> [Task statement] Where a line holds the word "landlord", copy that line from the data below.

================================

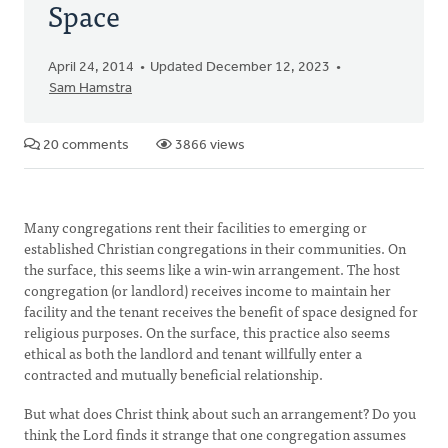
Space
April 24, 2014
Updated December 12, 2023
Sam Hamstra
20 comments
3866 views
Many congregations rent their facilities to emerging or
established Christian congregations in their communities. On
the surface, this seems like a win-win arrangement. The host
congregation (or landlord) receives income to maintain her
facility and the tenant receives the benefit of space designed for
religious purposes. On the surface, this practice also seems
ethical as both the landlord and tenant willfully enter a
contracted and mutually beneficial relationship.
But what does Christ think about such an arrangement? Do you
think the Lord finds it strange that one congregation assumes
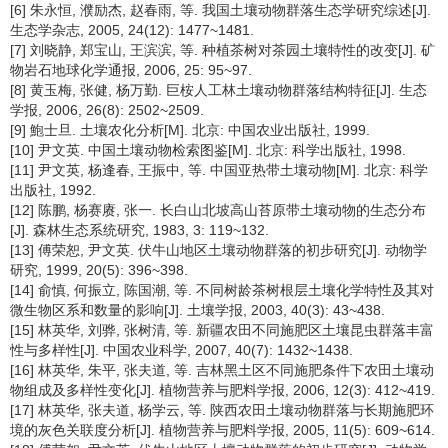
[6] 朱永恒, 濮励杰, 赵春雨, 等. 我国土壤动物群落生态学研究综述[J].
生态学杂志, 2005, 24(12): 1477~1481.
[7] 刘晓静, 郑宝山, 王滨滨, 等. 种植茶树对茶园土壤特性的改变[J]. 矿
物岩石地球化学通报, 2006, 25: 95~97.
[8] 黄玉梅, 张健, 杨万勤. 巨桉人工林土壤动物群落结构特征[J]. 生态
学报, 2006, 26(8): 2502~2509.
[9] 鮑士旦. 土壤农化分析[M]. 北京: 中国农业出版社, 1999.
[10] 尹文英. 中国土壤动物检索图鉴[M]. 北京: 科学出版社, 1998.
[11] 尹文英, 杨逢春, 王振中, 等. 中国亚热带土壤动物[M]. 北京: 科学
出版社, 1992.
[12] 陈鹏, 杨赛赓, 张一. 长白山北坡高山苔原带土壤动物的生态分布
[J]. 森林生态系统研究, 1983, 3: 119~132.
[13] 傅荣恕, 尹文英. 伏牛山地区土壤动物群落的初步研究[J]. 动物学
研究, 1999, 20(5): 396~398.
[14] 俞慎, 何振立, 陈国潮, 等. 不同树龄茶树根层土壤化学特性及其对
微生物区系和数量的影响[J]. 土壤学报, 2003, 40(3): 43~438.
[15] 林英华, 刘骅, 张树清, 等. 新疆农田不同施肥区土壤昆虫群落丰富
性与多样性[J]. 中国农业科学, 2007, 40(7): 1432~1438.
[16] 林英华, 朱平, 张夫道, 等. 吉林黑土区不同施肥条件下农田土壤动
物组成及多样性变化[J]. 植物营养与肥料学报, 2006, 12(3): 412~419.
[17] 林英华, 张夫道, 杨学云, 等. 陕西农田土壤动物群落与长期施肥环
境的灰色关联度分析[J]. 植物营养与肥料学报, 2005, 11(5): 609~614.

================================

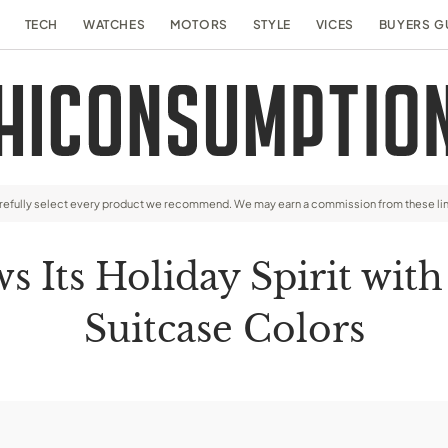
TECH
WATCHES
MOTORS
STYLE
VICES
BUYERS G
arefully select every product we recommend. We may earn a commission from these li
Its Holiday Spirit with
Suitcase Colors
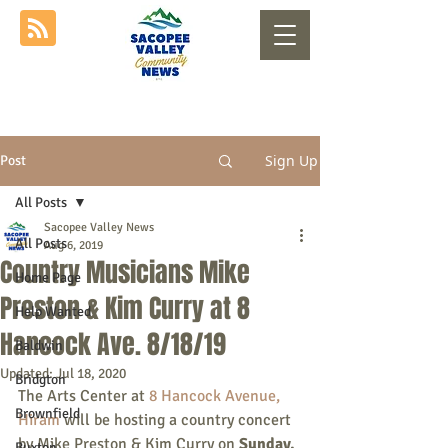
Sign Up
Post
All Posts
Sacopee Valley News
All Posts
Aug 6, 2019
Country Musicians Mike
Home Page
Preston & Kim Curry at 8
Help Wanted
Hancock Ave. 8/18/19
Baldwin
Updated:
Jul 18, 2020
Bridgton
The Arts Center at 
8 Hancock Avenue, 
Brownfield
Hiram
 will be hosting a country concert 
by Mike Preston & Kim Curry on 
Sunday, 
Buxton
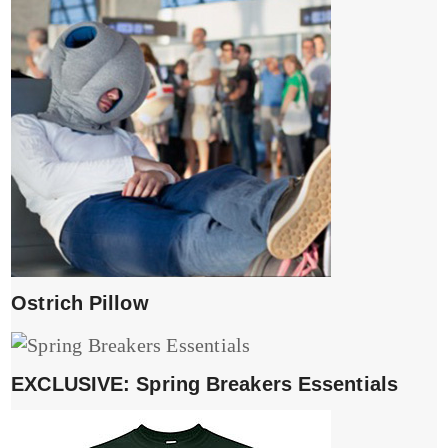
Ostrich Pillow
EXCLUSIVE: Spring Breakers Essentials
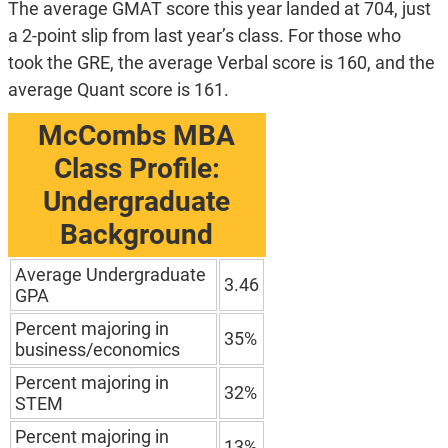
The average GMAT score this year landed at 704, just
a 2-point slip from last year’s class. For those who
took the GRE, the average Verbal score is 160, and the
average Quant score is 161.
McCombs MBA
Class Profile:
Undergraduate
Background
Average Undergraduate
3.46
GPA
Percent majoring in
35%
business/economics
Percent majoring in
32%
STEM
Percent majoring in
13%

================================

> [Output of the task]
congregation (or landlord) receives income to maintain her
ethical as both the landlord and tenant willfully enter a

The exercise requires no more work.